Even European countries have fallen down the ladder on the list of top spam sources, replaced by those located on the Asian and South American continent.
Having noticed that in some of the top spam countries the number of infected computers falls by a few percents as in others rises by nearly the same amount, Kaspersky Lab researchers have analyzed the information gathered on the top 11 countries on that list and have come to the conclusion that botnets in various countries are very likely run by the same people.
Taking into consideration the fact that the size of botnets continually changes and that there are smaller, “local” botnets in every country that interfere with the measuring of the weekly spam traffic, they have noticed that some of these countries present a similar dynamic when it comes to spam distribution, namely:
- India and Brazil;
- Ukraine, Taiwan and Thailand;
- Indonesia and Peru;
- Korea, Italy, Vietnam and Russia.
“Synchronous distribution of spam from countries located on different continents does not mean that computers in these countries are united in one big botnet,” explain the researchers. “Several small zombie networks can also operate synchronously, receiving commands for distributions from the same individuals.”

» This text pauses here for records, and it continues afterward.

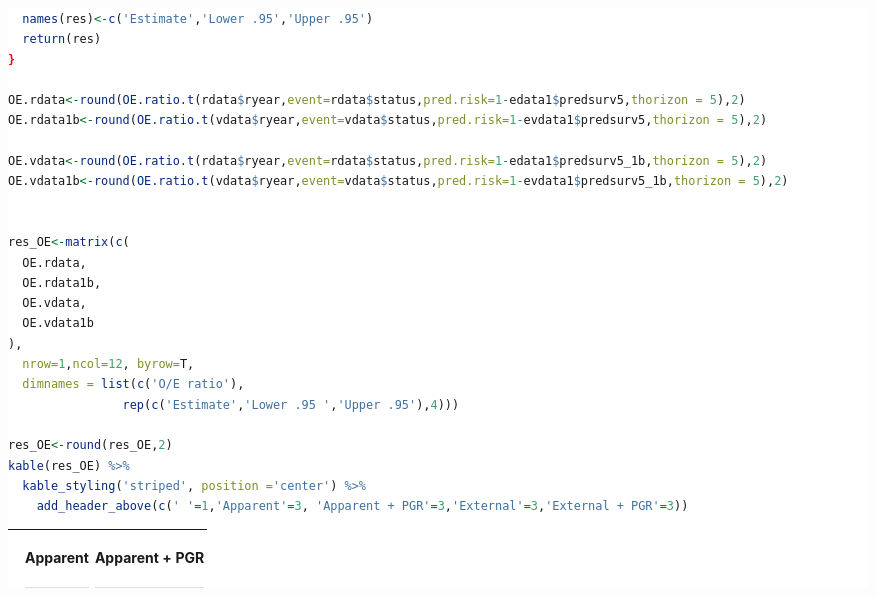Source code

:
 ``` r
  names(res)<-c('Estimate','Lower .95','Upper .95')
  return(res)
}

OE.rdata<-round(OE.ratio.t(rdata$ryear,event=rdata$status,pred.risk=1-edata1$predsurv5,thorizon = 5),2)
OE.rdata1b<-round(OE.ratio.t(vdata$ryear,event=vdata$status,pred.risk=1-evdata1$predsurv5,thorizon = 5),2)

OE.vdata<-round(OE.ratio.t(rdata$ryear,event=rdata$status,pred.risk=1-edata1$predsurv5_1b,thorizon = 5),2)
OE.vdata1b<-round(OE.ratio.t(vdata$ryear,event=vdata$status,pred.risk=1-evdata1$predsurv5_1b,thorizon = 5),2)


res_OE<-matrix(c(
  OE.rdata,
  OE.rdata1b,
  OE.vdata,
  OE.vdata1b
),
  nrow=1,ncol=12, byrow=T, 
  dimnames = list(c('O/E ratio'),
                rep(c('Estimate','Lower .95 ','Upper .95'),4)))

res_OE<-round(res_OE,2)
kable(res_OE) %>% 
  kable_styling('striped', position ='center') %>% 
    add_header_above(c(' '=1,'Apparent'=3, 'Apparent + PGR'=3,'External'=3,'External + PGR'=3))
```

<table class="table table-striped" style="margin-left: auto; margin-right: auto;">
<thead>
<tr>
<th style="border-bottom:hidden" colspan="1">
</th>
<th style="border-bottom:hidden; padding-bottom:0; padding-left:3px;padding-right:3px;text-align: center; " colspan="3">

<div style="border-bottom: 1px solid #ddd; padding-bottom: 5px; ">

Apparent

</div>

</th>
<th style="border-bottom:hidden; padding-bottom:0; padding-left:3px;padding-right:3px;text-align: center; " colspan="3">

<div style="border-bottom: 1px solid #ddd; padding-bottom: 5px; ">

Apparent + PGR

</div>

As botnets can be run from anywhere in the world, it stands to reason that the bot herders have decided to concentrate their infection efforts on countries that still don’t have effective laws regulating internet activity. Also, another logical step for them is to spread their botnets throughout various countries in case that one of them comes to the conclusion that a nation-wide alert to infected users (along with disinfection instructions) is a good idea.